O Congresso Internacional das Cidades Educadoras, celebrado na mesma Barcelona em 1990, mobilizou prefeituras mundo afora. Luiza Erundina, então prefeita de São Paulo, participou do movimento e assumiu o compromisso de fazer de São Paulo uma das cidades educadoras do mundo. Não houve tempo para realizar ações incisivas. Depois de sua gestão, foram oito anos de Maluf-Pitta que sepultaram essa visão de educação. Marta Suplicy, de 2000 a 2004, resgatou o compromisso a partir do Projeto CEU. Mais uma vez, terminada a gestão, o compromisso ficou adormecido. Mais do que isso: a meu ver, a dificuldade para São Paulo cumprir tal agenda vem de razões até estruturais e antropológicas. O que se pode considerar “cidade” em São Paulo? Megalópole plural, desigual, formada a partir de tantas e diversas culturas, às vezes é parte de um todo globalizado (e a internet acelerou esse processo). Entretanto, em regiões periféricas, a preservação de manifestações culturais e políticas presentes na educação comunitária parece proteger bem mais as pessoas do que a grande cidade.

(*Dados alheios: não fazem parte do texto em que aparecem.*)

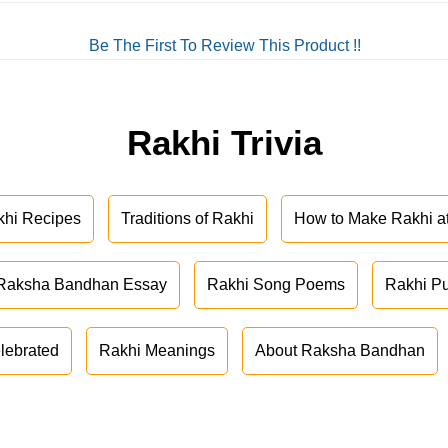
Be The First To Review This Product !!
Rakhi Trivia
khi Recipes
Traditions of Rakhi
How to Make Rakhi 
Raksha Bandhan Essay
Rakhi Song Poems
Rakhi P
lebrated
Rakhi Meanings
About Raksha Bandhan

Na sexta-feira, 14 de março de 2025, a mesma Luiza Erundina, hoje deputada federal, reuniu diversas pessoas em uma grande da PUC de São Paulo com o objetivo de lançar um manifesto chamado “Sementes da Esperança”. Entre parlamentares de partidos progressistas estavam também pessoas que participaram do projeto de cidade que Erundina propôs em sua gestão como prefeita, além de estudantes.

No evento, Erundina, hoje em seus 90 anos, convidou os presentes a resgatar os “núcleos de base”, organizações populares que no passado tiveram um papel fundamental tanto na luta contra a ditadura quanto na proteção do cidadão contra os efeitos do capitalismo. Houve um encontro de gerações, com a presença de jovens estudantes e velhos militantes.
Presente a esse movimento emocionante, vi com que ternura o poder da educação política de uma ação com essa pode ter na vida dos mais jovens. Não pude deixar de relacionar a proposta com o conceito de Cidade Educadora. Acredito que deva haver um ajuste nos limites do que pode ser considerado “cidade” ou “polis”. Talvez devêssemos nos preocupar menos com esse limite e mais com os efeitos de tal educação. Que venham os “núcleos de base” em todos os cantos do país e que levem as pessoas a se perceberem parte de um todo que precisa mudar a relação com a natureza, fazer frente às tendências fascistas da sociedade, pois isso também pode ter o papel fundamental de resgatar os sonhos nas gerações futuras.